**TASK ITEM:**
Leave out the pictures and print the records below exactly.

┌─ SUPPLIED RECORDS

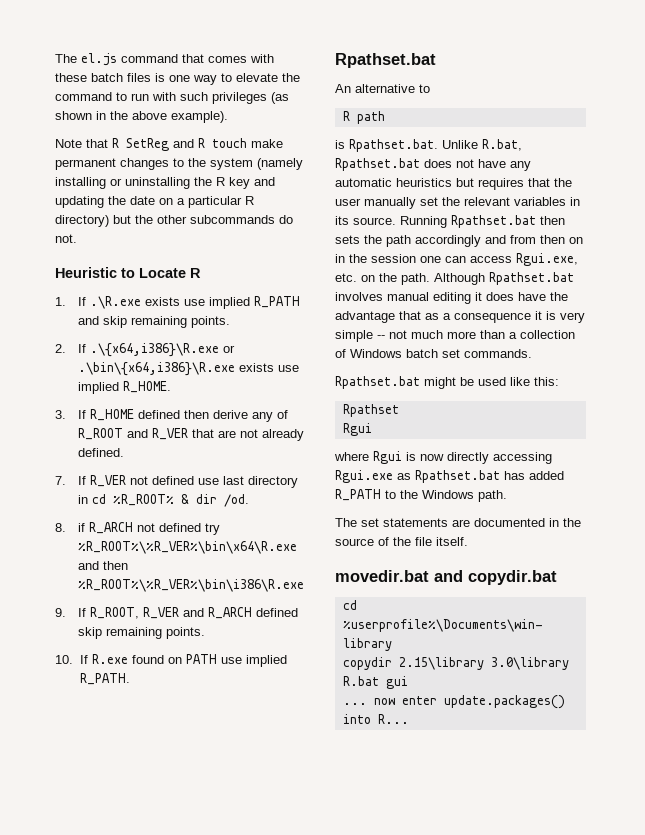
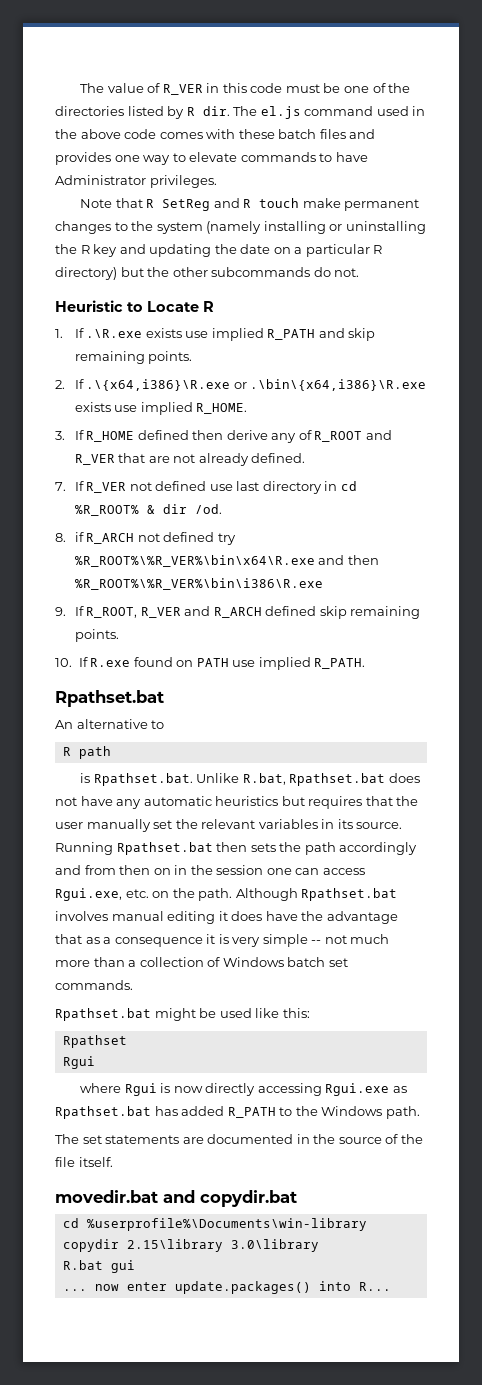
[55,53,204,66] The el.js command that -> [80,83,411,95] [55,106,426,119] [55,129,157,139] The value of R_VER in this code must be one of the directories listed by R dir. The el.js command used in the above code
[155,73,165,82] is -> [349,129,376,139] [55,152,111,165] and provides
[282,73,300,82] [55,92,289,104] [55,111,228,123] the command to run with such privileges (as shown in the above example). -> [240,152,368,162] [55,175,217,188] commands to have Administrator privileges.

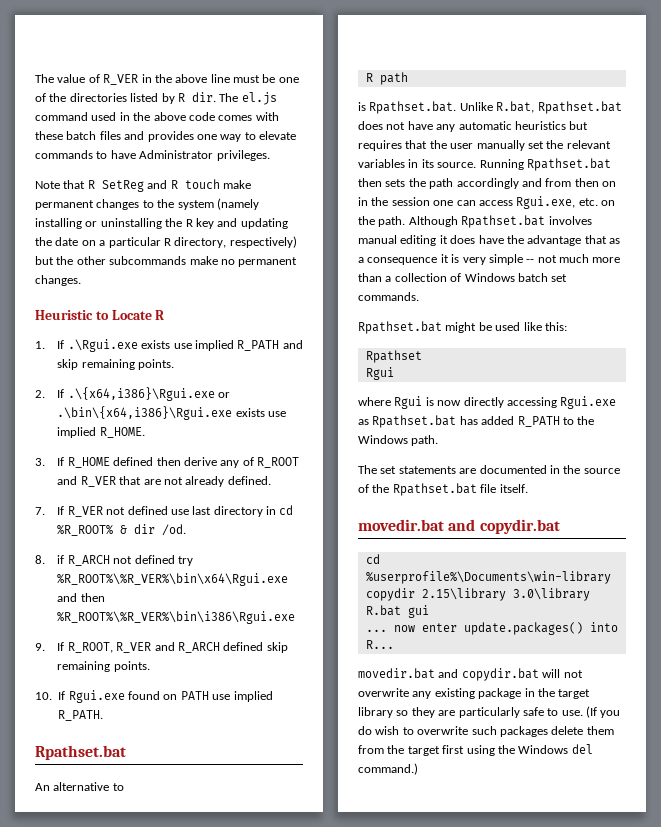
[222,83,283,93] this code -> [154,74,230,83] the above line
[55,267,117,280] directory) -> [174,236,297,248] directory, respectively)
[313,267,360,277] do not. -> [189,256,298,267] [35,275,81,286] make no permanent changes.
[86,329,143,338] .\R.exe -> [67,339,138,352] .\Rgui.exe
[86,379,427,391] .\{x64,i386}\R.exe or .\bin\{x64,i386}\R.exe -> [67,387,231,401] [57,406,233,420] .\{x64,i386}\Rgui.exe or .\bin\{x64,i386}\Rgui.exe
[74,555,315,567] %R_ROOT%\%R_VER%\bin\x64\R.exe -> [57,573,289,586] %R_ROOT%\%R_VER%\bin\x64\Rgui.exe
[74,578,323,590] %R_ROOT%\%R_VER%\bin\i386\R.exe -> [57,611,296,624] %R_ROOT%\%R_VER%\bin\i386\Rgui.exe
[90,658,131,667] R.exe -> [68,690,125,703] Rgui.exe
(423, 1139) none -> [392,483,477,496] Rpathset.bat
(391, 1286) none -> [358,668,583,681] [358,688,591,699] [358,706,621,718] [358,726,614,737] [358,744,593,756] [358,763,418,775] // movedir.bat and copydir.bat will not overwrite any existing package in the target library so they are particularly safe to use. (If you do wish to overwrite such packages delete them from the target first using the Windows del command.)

└─

**SOLUTION TO THIS PROBLEM:**
[55,53,204,66] The el.js command that -> [80,83,411,95] [55,106,426,119] [55,129,157,139] The value of R_VER in this code must be one of the directories listed by R dir. The el.js command used in the above code
[155,73,165,82] is -> [349,129,376,139] [55,152,111,165] and provides
[282,73,300,82] [55,92,289,104] [55,111,228,123] the command to run with such privileges (as shown in the above example). -> [240,152,368,162] [55,175,217,188] commands to have Administrator privileges.

[222,83,283,93] this code -> [154,74,230,83] the above line
[55,267,117,280] directory) -> [174,236,297,248] directory, respectively)
[313,267,360,277] do not. -> [189,256,298,267] [35,275,81,286] make no permanent changes.
[86,329,143,338] .\R.exe -> [67,339,138,352] .\Rgui.exe
[86,379,427,391] .\{x64,i386}\R.exe or .\bin\{x64,i386}\R.exe -> [67,387,231,401] [57,406,233,420] .\{x64,i386}\Rgui.exe or .\bin\{x64,i386}\Rgui.exe
[74,555,315,567] %R_ROOT%\%R_VER%\bin\x64\R.exe -> [57,573,289,586] %R_ROOT%\%R_VER%\bin\x64\Rgui.exe
[74,578,323,590] %R_ROOT%\%R_VER%\bin\i386\R.exe -> [57,611,296,624] %R_ROOT%\%R_VER%\bin\i386\Rgui.exe
[90,658,131,667] R.exe -> [68,690,125,703] Rgui.exe
(423, 1139) none -> [392,483,477,496] Rpathset.bat
(391, 1286) none -> [358,668,583,681] [358,688,591,699] [358,706,621,718] [358,726,614,737] [358,744,593,756] [358,763,418,775] // movedir.bat and copydir.bat will not overwrite any existing package in the target library so they are particularly safe to use. (If you do wish to overwrite such packages delete them from the target first using the Windows del command.)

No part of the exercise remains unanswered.